People living without housing work in shifts to pick up tons of trash from city streets, and near freeway entrances. Volunteers in the Lloyd District pick up litter from parks and sidewalks. Soon, volunteers will pull garbage from a seven-mile stretch of Johnson Creek.
All these clean-up efforts were sponsored by Metro’s Regional Refresh Fund. During the pandemic greater Portland experienced a lot of illegal dumping, a lot of litter and a lot of graffiti, says Cayla Pruett, sponsorships program coordinator at Metro.
“We are looking to fund immediate cleanup needs across the region,” Pruett says. The aim is to get sponsorships of up to $5,000 out to organizations doing cleanup projects in underserved or environmentally sensitive areas such as parks or wetlands.
Equity is a priority for this fund, Pruett says. The funds go to projects in places with higher numbers of people of color, people with limited English language proficiency, or people whose incomes are equal to or less than 200% of the Federal Poverty Level.
If an applicant’s project is not serving an environmentally sensitive or equity-focused area (check the map here), they’ll need to show that it benefits an underserved group.
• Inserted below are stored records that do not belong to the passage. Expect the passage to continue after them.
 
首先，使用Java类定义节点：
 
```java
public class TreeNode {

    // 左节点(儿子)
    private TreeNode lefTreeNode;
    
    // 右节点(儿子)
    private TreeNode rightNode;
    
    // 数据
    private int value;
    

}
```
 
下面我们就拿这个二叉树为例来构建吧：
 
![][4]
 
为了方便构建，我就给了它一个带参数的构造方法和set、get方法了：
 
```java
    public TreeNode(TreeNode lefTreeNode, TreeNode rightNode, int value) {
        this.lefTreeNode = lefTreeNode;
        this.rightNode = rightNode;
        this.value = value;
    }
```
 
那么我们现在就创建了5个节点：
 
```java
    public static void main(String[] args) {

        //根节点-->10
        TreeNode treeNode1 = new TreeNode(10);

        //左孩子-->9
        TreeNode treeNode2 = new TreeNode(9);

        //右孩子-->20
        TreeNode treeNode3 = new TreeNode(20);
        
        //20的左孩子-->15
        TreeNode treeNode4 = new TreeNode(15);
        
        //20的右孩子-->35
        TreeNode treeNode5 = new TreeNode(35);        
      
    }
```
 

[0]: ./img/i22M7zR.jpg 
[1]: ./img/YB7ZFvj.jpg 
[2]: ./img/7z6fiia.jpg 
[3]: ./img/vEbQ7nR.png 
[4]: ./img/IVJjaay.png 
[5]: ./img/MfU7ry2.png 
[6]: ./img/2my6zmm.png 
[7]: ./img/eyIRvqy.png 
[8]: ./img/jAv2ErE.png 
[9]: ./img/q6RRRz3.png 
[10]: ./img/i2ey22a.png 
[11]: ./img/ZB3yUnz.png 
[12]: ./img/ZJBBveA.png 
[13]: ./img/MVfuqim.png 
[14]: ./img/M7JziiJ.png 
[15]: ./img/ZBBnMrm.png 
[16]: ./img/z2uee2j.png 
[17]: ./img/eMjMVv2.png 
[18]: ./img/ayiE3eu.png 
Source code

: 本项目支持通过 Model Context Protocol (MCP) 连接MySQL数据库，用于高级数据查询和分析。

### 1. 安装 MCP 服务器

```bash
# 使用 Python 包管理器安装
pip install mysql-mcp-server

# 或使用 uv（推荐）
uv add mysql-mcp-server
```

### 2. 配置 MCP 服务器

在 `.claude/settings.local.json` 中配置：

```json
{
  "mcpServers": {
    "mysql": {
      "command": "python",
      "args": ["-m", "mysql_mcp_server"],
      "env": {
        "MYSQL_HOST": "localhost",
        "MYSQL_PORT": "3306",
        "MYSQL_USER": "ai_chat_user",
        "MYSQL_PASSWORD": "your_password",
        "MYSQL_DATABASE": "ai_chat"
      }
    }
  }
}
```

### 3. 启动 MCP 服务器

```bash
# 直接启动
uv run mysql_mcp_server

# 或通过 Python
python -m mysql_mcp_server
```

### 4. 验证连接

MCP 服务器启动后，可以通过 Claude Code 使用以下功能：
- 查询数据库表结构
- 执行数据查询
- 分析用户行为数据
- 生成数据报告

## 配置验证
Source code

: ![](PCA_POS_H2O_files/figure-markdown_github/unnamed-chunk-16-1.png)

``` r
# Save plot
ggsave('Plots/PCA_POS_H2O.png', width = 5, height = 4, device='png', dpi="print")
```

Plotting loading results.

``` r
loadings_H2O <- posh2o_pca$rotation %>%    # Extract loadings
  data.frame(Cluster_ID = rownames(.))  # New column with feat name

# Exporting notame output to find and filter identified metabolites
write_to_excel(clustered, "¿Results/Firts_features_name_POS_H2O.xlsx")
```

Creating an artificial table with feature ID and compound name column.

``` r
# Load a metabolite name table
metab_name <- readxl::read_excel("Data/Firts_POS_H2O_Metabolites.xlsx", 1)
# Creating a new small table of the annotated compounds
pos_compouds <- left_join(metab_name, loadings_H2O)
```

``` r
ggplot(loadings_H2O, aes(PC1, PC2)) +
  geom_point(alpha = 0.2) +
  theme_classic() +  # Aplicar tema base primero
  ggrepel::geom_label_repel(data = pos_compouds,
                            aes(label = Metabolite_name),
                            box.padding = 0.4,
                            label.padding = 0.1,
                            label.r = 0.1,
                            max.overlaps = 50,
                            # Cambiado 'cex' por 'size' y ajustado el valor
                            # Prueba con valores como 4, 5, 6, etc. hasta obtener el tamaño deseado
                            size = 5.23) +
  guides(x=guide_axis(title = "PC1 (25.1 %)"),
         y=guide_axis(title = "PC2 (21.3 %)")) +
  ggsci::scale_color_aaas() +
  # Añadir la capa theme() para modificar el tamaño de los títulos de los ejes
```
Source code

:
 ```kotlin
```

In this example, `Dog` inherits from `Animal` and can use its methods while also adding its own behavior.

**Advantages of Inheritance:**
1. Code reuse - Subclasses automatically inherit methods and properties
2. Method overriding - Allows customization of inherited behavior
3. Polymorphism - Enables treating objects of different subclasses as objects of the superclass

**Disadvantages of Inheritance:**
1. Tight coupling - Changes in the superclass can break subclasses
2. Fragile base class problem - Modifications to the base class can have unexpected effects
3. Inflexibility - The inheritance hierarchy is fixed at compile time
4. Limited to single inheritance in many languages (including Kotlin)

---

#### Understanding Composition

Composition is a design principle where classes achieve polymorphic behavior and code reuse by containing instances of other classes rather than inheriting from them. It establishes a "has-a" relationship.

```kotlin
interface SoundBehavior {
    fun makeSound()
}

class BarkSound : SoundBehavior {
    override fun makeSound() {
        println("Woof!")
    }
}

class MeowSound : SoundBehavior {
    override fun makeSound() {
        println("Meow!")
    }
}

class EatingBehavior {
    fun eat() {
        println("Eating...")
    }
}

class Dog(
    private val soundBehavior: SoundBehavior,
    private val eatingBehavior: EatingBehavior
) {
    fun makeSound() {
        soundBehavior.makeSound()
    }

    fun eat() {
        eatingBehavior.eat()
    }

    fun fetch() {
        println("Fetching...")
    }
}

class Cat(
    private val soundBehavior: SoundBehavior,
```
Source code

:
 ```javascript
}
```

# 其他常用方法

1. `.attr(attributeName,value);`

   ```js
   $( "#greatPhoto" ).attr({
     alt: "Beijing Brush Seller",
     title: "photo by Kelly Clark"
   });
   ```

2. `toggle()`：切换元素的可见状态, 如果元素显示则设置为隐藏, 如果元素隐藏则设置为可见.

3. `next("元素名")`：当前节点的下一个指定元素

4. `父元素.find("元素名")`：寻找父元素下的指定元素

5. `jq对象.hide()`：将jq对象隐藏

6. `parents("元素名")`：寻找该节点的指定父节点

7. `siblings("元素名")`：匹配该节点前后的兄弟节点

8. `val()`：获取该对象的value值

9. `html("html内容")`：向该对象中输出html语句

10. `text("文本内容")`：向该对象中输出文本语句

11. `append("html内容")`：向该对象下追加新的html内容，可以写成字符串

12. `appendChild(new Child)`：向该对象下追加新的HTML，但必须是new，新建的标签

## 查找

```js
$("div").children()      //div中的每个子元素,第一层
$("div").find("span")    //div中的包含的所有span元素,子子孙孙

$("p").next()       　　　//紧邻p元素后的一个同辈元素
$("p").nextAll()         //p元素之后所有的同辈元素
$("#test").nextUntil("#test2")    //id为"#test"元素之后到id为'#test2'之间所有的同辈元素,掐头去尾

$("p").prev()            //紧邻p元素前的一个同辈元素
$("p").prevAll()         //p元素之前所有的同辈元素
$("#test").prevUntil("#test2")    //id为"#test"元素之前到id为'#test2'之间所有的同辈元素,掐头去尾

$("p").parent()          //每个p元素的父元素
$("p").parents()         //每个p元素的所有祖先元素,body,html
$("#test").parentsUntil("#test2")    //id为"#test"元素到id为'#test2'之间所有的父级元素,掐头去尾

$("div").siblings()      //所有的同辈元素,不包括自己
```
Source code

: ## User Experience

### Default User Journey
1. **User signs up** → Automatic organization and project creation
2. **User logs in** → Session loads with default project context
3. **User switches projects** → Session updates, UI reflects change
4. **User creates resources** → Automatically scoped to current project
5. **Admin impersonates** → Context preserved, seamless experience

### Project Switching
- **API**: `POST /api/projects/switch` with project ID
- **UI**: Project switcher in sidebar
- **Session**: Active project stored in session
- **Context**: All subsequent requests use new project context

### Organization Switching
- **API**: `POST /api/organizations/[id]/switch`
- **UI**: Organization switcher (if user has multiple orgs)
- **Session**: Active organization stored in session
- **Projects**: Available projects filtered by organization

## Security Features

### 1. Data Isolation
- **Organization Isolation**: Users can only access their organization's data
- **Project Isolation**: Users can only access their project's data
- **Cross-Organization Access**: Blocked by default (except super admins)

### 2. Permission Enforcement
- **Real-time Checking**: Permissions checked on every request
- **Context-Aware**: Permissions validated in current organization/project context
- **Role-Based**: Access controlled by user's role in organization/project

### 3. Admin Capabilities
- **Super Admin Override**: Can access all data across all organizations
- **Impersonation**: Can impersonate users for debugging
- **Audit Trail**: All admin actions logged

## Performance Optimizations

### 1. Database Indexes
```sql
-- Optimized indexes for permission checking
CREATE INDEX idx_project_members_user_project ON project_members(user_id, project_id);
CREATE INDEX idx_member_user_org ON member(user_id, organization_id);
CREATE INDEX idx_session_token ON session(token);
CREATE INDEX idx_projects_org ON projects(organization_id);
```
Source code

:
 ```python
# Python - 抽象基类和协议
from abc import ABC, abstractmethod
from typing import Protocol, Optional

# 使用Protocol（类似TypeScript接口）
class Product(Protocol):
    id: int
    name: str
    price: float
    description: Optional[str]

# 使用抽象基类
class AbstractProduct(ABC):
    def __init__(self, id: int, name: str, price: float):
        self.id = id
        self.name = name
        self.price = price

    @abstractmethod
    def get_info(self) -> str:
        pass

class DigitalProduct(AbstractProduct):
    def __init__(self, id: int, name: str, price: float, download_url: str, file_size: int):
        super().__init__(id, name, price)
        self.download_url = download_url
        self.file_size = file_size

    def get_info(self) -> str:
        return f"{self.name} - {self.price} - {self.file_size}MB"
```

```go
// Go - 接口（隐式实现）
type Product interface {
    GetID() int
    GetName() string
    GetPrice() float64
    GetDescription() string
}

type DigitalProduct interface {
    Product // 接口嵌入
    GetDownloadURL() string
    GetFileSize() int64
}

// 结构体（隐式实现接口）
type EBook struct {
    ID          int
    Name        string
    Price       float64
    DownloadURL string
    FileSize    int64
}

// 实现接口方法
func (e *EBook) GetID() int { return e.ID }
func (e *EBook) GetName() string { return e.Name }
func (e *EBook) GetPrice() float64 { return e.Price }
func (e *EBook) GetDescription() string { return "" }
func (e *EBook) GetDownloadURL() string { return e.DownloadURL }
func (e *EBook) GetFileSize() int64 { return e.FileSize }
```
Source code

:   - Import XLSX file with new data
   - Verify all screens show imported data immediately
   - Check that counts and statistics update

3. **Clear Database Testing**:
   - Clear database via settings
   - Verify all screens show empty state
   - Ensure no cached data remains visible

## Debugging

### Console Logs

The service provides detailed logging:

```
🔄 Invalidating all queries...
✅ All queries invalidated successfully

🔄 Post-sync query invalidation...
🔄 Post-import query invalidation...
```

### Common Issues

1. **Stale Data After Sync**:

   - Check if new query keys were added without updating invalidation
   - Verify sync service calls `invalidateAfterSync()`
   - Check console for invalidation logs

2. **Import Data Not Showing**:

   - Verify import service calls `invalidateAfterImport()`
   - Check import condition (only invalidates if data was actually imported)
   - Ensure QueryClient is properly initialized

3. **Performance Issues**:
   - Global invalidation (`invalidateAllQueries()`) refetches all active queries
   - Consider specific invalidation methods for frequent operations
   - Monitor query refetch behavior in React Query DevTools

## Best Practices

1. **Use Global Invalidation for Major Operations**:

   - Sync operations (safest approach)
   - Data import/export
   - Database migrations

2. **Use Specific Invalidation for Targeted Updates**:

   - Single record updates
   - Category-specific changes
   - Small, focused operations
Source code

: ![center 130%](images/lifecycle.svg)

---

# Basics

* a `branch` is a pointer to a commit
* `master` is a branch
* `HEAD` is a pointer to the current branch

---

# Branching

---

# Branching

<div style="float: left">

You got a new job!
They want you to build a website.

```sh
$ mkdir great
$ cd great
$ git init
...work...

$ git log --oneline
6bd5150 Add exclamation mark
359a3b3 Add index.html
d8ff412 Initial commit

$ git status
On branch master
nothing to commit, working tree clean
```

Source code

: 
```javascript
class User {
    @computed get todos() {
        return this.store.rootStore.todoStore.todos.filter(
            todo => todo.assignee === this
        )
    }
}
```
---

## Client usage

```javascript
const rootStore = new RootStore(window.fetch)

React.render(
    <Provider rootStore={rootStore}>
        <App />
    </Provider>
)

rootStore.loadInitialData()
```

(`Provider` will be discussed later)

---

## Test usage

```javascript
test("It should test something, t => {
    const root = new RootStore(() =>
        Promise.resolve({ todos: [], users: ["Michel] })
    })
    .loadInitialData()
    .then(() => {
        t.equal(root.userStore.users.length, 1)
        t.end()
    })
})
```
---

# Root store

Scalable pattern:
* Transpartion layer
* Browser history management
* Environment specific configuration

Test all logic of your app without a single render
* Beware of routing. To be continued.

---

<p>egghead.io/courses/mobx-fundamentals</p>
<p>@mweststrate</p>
“We try not to put a lot of restrictions on how organizations can use the funds,” says Pruett, “as long as they are used to directly support the cleanup effort.” Nonprofits, public agencies, schools and business district associations can apply. Metro doesn’t sponsor individuals, but says Pruett, if you have a plan and volunteers, you can apply through a fiscal sponsor: a nonprofit willing to work with you.
Organizations can apply for more than one sponsorship if projects are in separate locations. For example, the City of Gresham was approved for funding to organize bulky waste collection events at three low-income apartment complexes that serve distinct populations.
The online application form shouldn’t take more than 15 minutes to fill out, says Pruett. “And the review committee usually turns around applications within two weeks.” She is happy to brainstorm with applicants to strengthen applications. In general, most expenses that support a cleanup activity will be approved.
Recently the program has expanded to fund some rehabilitation efforts as part of cleanups. So, if volunteers clean up litter in an area and want to use some of the funds to purchase and plant shrubbery to deter future dumping, they could do so.
The fund has partnered with MetroPaint, so applicants can tick a box at the end of the application if they would like free paint to, say, cover graffiti.
Metro will not pay for the purchase of large assets such as a trailer for hauling stuff on a regular basis or sanitation equipment such as portapotties.
So far, $243,000 in funding and 44 projects have been approved, including:
- 20 bulky waste projects
- 17 neighborhood litter and debris cleanups
- 5 graffiti abatement/paint projects
“We want to give funds away, we want people applying, we want people spreading the word,” says Pruett, “We want people getting creative to make sure we are cleaning up the region and serving our underserved populations.”